Answer
Christians are a hopeful people. The Bible instructs us to be “looking for the blessed hope and glorious appearing of our great God and Savior Jesus Christ” (Titus 2:13).
The book of Titus is largely concerned with how people conduct themselves in the church—not the church service but in the community of believers known as the church. While chapter 1 gives instructions for church leaders, chapter 2 focuses on the individual members: instructions to older men (Titus 2:2), older women (verse 3), younger women (verses 4–5), younger men (verses 6–8), and finally slaves (verses 9–10). (We know that many of the early believers were slaves. In fact, slaves at times out-numbered free people in the Roman Empire, and ultimately everyone was considered a slave of Caesar.) Then verses 11–15 conclude with instructions that apply to everyone in the church.
Just before the mention of the glorious appearing of Jesus, we have a challenge to live in a godly manner: “For the grace of God has appeared that offers salvation to all people. It teaches us to say ‘No’ to ungodliness and worldly passions and to live self-controlled, upright and godly lives in this present age” (Titus 2:11–12). However, living in a righteous manner in this present age is not just an endless grind. We live with an expectation of something to come—something that could happen at any time. We live with a “blessed hope”: the glorious appearing of our God and Savior. Jesus is coming again.
Of course, we know that, when believers die, their souls go to be with Christ in heaven, but that is only a temporary state (see 2 Corinthians 5:1–5). One day Christ will return, and believers who have died will be resurrected; those who are still alive will be given new, perfected bodies (1 Corinthians 15:50–52). This will happen at the glorious appearing of Christ.
This same glorious appearing is described in 1 Thessalonians 4:14–17:
For we believe that Jesus died and rose again, and so we believe that God will bring with Jesus those who have fallen asleep in him. According to the Lord’s word, we tell you that we who are still alive, who are left until the coming of the Lord, will certainly not precede those who have fallen asleep. For the Lord himself will come down from heaven, with a loud command, with the voice of the archangel and with the trumpet call of God, and the dead in Christ will rise first. After that, we who are still alive and are left will be caught up together with them in the clouds to meet the Lord in the air. And so we will be with the Lord forever.

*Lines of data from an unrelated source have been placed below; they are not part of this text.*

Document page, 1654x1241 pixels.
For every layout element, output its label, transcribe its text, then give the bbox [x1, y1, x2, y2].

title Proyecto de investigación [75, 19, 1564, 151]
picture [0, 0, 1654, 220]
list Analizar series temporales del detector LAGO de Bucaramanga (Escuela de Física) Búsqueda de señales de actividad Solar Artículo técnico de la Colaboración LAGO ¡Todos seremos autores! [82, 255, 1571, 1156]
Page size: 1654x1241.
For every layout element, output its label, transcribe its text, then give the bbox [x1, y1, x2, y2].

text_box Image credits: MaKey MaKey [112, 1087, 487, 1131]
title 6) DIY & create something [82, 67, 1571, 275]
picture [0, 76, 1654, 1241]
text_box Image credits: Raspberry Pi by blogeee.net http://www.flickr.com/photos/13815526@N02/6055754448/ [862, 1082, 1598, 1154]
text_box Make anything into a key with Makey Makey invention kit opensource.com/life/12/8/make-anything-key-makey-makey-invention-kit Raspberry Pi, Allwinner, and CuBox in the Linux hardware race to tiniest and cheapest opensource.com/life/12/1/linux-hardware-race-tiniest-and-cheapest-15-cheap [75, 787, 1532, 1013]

This event is also called the rapture. The word rapture, before it gained a theological usage, simply meant “the experience of being caught up or carried away,” which aptly describes what will happen to believers when Christ appears.The glorious appearing is when Jesus Christ appears on the clouds to rescue those believers who are alive and to resurrect believers who have died. This is the glorious appearing of our Great God and Savior, Jesus Christ. Titus 2:13 describes Jesus as “our great God”—a strong statement of the deity of Jesus Christ. The way the verse is constructed in Greek, this cannot refer to two separate people as in one called “Our Great God” and a second person called “Our Savior Jesus Christ.” The glorious appearing is of one Person who is described as both “Great God” and “Savior,” and His name is Jesus Christ.

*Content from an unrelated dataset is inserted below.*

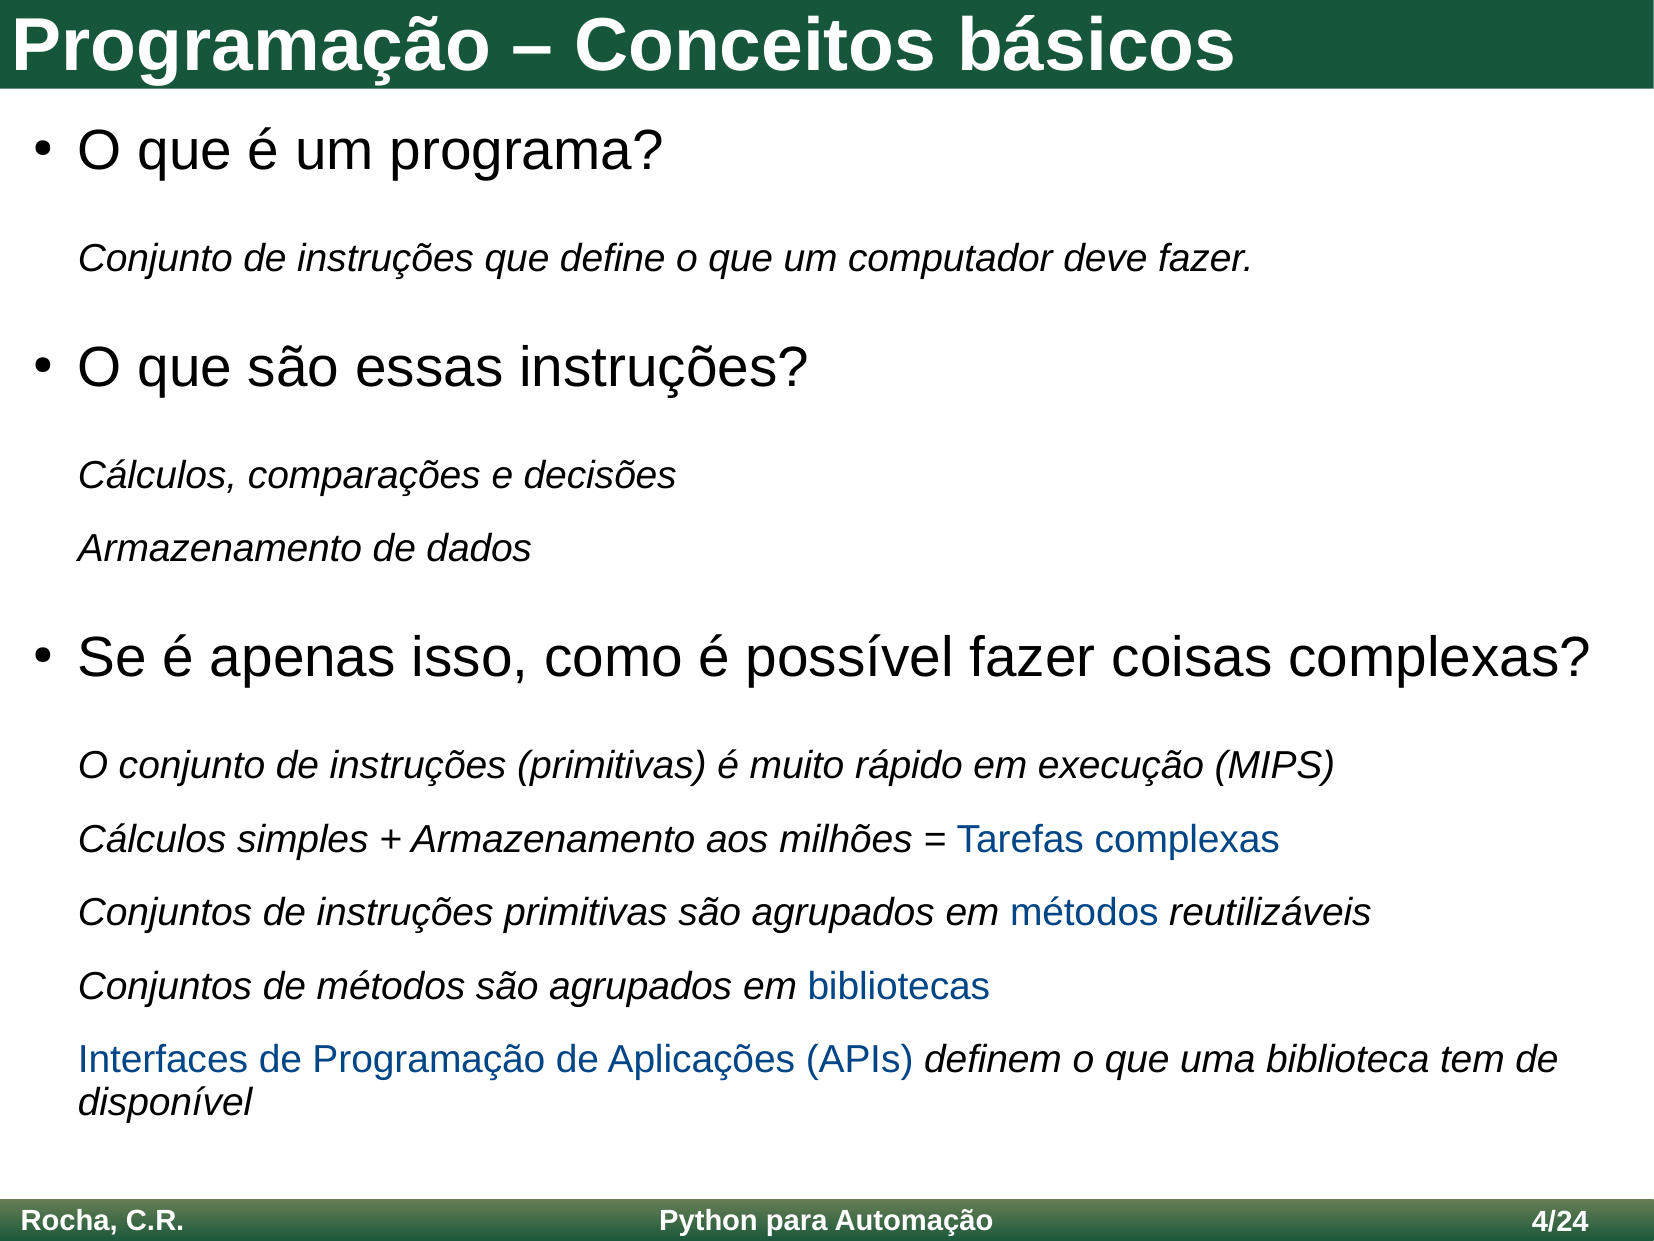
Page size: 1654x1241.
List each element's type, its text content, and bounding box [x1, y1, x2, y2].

list O que é um programa? Conjunto de instruções que define o que um computador deve fazer. O que são essas instruções? Cálculos, comparações e decisões Armazenamento de dados Se é apenas isso, como é possível fazer coisas complexas? O conjunto de instruções (primitivas) é muito rápido em execução (MIPS) Cálculos simples + Armazenamento aos milhões = Tarefas complexas Conjuntos de instruções primitivas são agrupados em métodos reutilizáveis Conjuntos de métodos são agrupados em bibliotecas Interfaces de Programação de Aplicações (APIs) definem o que uma biblioteca tem de disponível [17, 118, 1625, 1182]
title Programação – Conceitos básicos [11, 0, 1625, 89]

It is in view of the any-moment return or glorious appearing of Jesus that we can live the way required by the earlier verses in Titus 2. The final verse of the paragraph further clarifies who Jesus is and what He has done: “Who gave himself for us to redeem us from all wickedness and to purify for himself a people that are his very own, eager to do what is good” (Titus 2:14). We are redeemed and purified, even as we live in this sinful world, but that redemption and purification will be evident and perfected when Jesus returns. We live in the process now in light of the culmination then—the glorious appearing, which could be any time.